B2B payment data from 2025 shows the real-world impact: 26% of business decision-makers have stopped working with a buyer or supplier due to payment delays. Over half of manufacturing suppliers report late payments averaging nearly two months. Only 17% of suppliers extend terms beyond 60 days — up from 7%, but still a small minority. The market is rejecting the practice faster than procurement teams are adopting it.

Regulatory pressure is also building. The UK government's position is that "all payments beyond 60 days represent bad practice." European regulatory frameworks increasingly treat terms beyond 60 days as presumptively unfair, requiring express agreement and prohibiting terms that are "grossly unfair" to suppliers. The DPO lever is not just economically self-limiting — it may soon be legally constrained.

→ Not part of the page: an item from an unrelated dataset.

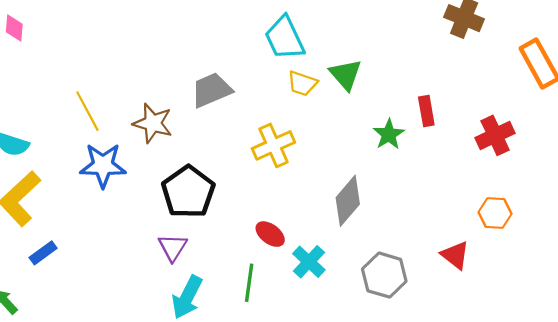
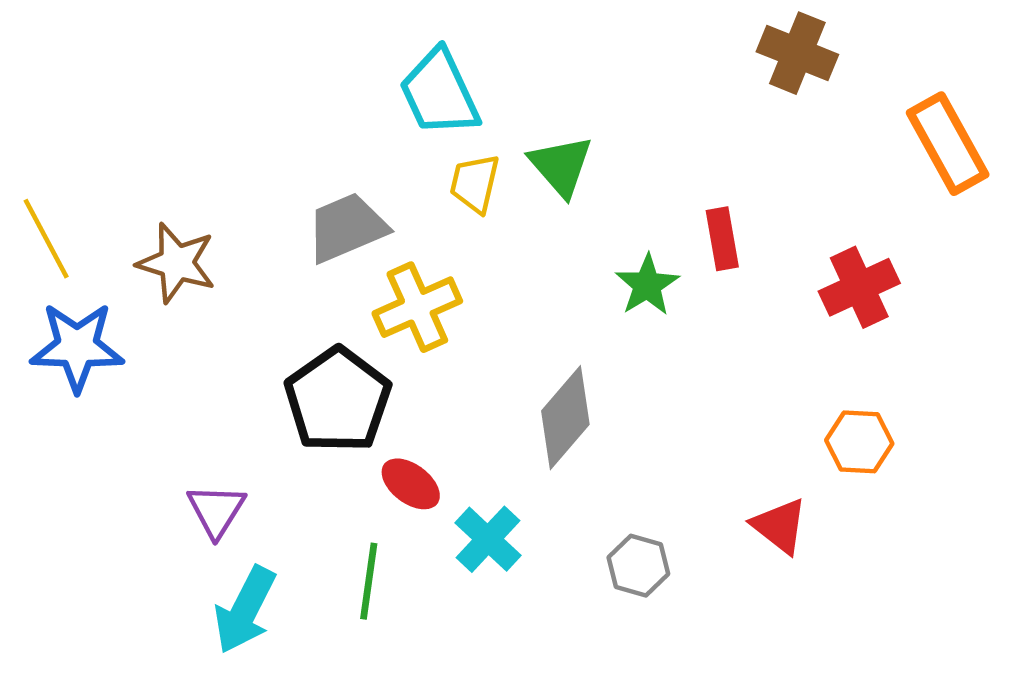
yellow trapezoid: (302, 83) -> (475, 183), turned 84
gray trapezoid: (211, 90) -> (347, 228), moved
black pentagon: (188, 192) -> (338, 400), moved
gray hexagon: (384, 275) -> (638, 566), size x0.7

What this means in practice

Treat DPO as one of three working capital levers, not the only one. The cash conversion cycle is DSO + DIO - DPO. When DPO improvements "mask" deteriorating DSO and DIO, the cash conversion cycle looks better while the underlying operations worsen. Audit all three together.

Segment payment terms by supplier profile. Strategic suppliers, small suppliers, and suppliers with limited access to capital should be kept at 30-45 day terms or offered early payment in exchange for discounts. BCG's recommendation to exclude at-risk, small, and diverse suppliers from generic term extensions is the minimum viable segmentation.

Model the total cost of payment terms, not just the liquidity gain. A move from 30 to 45 days on €500 million in spend frees approximately €20.5 million in liquidity. But that number must be weighed against lost early-payment discounts (typically 2%), supplier price increases (estimated 1-3% on next contract), and supply continuity risk. In most cases beyond 60 days, the hidden costs exceed the nominal benefit.

Does SCF make payment-term extensions safe for suppliers?

SCF reduces the damage but does not eliminate it. When reverse factoring costs 40-60% more than traditional credit for suppliers, the cost-of-capital arbitrage breaks. SCF works best when the buyer genuinely has a lower cost of capital and shares that advantage — not when it is used to justify pushing terms from 60 to 90 days.

What is the right DPO target?

There is no single number. The Hackett Group data shows an effective ceiling in the mid-50s to low-60s for most sectors. Beyond that, supplier leverage, inflation, and risk force a reversal. Segment by supplier: strategic suppliers at 30-45 days, commodity suppliers can extend further if they have access to SCF at the buyer's cost of capital.

How do you convince finance that shorter payment terms are better?

Run the total-cost model: liquidity gain from terms extension minus lost discounts, supplier price increases, and estimated supply disruption cost. Most CFOs will accept shorter terms when the math shows the extension is destroying more value than it creates. The academic evidence — zero-sum or negative-sum — is on your side.